At the time, that was a no-go if you wanted to use Adobe's proprietary Display PostScript extension, which was quite popular and included with most commercial X11 servers of the era. Even if most important X extensions are open source, how about about them NVIDIA drivers?

Display PostScript is simply an old example from 1992 of what I mean, that I wanted to use from Common Lisp via CLX, but couldn't. But it shows how this problem has been around for a long time, and is never going away. The only viable solution was to dump CLX and call XLib and the Display PostScript extension libraries directly from Lisp through a wrapper layer.

But now the problem with clients and toolkits depending on X11 extensions is much more entrenched, not just limited to high-end exotic graphics-rich apps that want to use Display PostScript to draw a nice pie chart.

**RECORDS SHOWN:**
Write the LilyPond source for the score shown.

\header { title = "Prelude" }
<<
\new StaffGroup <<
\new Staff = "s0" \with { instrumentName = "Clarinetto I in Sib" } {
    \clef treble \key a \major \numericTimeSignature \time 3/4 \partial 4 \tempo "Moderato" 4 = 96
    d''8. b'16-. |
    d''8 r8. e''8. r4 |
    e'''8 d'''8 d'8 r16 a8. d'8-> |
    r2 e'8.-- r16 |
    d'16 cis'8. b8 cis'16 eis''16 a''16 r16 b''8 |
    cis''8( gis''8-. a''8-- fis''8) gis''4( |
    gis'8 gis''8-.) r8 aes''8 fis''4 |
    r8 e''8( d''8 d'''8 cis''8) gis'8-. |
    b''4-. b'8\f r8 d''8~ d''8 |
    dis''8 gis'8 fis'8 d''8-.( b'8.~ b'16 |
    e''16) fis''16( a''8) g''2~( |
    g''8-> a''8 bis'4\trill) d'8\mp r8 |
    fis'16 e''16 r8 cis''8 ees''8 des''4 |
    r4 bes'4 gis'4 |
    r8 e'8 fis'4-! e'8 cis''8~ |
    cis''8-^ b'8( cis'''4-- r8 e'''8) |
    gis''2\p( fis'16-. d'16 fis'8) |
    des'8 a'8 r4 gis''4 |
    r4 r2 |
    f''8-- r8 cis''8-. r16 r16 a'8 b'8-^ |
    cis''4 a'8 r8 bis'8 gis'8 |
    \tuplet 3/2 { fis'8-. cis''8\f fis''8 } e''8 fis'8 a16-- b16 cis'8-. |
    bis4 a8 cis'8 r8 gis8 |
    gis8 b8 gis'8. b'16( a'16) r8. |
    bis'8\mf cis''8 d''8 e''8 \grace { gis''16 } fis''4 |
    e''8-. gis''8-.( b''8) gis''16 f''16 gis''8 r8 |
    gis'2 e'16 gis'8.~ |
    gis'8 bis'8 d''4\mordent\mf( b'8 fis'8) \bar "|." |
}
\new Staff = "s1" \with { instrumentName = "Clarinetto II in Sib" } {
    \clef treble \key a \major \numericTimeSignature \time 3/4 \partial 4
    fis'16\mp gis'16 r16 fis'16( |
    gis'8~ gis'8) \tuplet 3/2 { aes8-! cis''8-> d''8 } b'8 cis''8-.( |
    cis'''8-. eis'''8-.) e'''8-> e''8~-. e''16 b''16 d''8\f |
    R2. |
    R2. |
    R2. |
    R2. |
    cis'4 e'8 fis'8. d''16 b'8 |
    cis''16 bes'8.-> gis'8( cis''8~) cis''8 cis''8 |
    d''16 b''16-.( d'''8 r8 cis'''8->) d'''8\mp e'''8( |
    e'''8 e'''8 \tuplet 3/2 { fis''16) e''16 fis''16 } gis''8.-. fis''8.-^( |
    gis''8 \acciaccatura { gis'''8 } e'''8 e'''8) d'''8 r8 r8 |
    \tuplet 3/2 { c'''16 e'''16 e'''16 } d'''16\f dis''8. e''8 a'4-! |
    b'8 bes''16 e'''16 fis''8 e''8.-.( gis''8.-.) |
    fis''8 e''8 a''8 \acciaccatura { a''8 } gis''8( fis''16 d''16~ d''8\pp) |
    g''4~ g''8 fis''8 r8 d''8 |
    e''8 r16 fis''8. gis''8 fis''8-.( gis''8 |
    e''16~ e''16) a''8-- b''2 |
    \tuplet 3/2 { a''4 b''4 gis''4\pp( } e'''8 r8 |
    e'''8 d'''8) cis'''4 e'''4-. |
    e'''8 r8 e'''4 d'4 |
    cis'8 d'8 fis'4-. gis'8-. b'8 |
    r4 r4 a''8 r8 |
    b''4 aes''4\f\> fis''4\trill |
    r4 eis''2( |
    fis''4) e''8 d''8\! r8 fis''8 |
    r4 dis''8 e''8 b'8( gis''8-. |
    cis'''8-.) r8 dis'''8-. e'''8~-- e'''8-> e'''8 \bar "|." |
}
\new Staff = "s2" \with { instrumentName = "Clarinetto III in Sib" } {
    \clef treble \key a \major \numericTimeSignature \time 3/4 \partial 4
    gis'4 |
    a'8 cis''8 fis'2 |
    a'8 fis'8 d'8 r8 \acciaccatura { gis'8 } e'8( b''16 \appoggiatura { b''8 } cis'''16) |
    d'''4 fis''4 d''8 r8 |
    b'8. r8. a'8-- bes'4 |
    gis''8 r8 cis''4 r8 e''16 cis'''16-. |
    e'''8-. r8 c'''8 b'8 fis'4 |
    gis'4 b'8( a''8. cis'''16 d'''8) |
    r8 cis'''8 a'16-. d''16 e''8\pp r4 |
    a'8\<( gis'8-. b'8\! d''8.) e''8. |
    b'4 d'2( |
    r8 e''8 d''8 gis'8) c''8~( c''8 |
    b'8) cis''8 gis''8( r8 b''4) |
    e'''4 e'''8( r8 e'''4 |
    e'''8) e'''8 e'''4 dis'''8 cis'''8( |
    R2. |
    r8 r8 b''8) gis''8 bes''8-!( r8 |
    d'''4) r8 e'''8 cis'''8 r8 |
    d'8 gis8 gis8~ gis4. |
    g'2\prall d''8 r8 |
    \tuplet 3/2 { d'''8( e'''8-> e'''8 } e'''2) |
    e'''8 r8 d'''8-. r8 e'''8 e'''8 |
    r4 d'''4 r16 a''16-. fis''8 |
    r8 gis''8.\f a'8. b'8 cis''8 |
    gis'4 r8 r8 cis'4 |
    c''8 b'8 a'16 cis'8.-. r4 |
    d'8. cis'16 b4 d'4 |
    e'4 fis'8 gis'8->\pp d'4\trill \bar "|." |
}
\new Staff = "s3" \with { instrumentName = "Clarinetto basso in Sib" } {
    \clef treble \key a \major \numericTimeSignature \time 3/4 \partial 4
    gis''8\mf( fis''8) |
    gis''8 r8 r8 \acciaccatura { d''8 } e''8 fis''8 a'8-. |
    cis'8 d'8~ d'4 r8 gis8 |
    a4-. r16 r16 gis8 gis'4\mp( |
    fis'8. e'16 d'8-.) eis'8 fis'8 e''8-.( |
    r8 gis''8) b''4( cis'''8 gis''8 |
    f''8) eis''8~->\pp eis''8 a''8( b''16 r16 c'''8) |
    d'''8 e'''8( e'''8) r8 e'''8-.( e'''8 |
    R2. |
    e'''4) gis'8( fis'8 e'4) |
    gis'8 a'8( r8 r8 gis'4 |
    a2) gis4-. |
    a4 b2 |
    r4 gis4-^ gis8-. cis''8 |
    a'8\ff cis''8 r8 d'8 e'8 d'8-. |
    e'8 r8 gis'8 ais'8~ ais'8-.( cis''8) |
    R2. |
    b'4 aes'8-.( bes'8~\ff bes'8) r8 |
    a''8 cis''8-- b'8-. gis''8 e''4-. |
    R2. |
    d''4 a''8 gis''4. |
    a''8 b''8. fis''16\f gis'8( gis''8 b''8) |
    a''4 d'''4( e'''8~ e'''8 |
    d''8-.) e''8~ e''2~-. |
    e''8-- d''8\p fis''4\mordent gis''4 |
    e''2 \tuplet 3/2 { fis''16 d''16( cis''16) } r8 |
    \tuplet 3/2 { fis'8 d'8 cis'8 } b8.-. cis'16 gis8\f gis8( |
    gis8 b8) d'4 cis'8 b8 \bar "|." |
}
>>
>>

**TASKS TO COMPLETE:**
[a] According to the passage about Display PostScript, what was the only viable solution for using it from Common Lisp?
[b] Reproduce verbatim the part of the Display PostScript passage that begins at the words "Display PostScript is" and stops after "nice pie chart.".

**SOLVED PROBLEMS:**
[a] Dumping CLX and calling XLib and the Display PostScript extension libraries directly from Lisp through a wrapper layer.

[b]
Display PostScript is simply an old example from 1992 of what I mean, that I wanted to use from Common Lisp via CLX, but couldn't. But it shows how this problem has been around for a long time, and is never going away. The only viable solution was to dump CLX and call XLib and the Display PostScript extension libraries directly from Lisp through a wrapper layer.

But now the problem with clients and toolkits depending on X11 extensions is much more entrenched, not just limited to high-end exotic graphics-rich apps that want to use Display PostScript to draw a nice pie chart.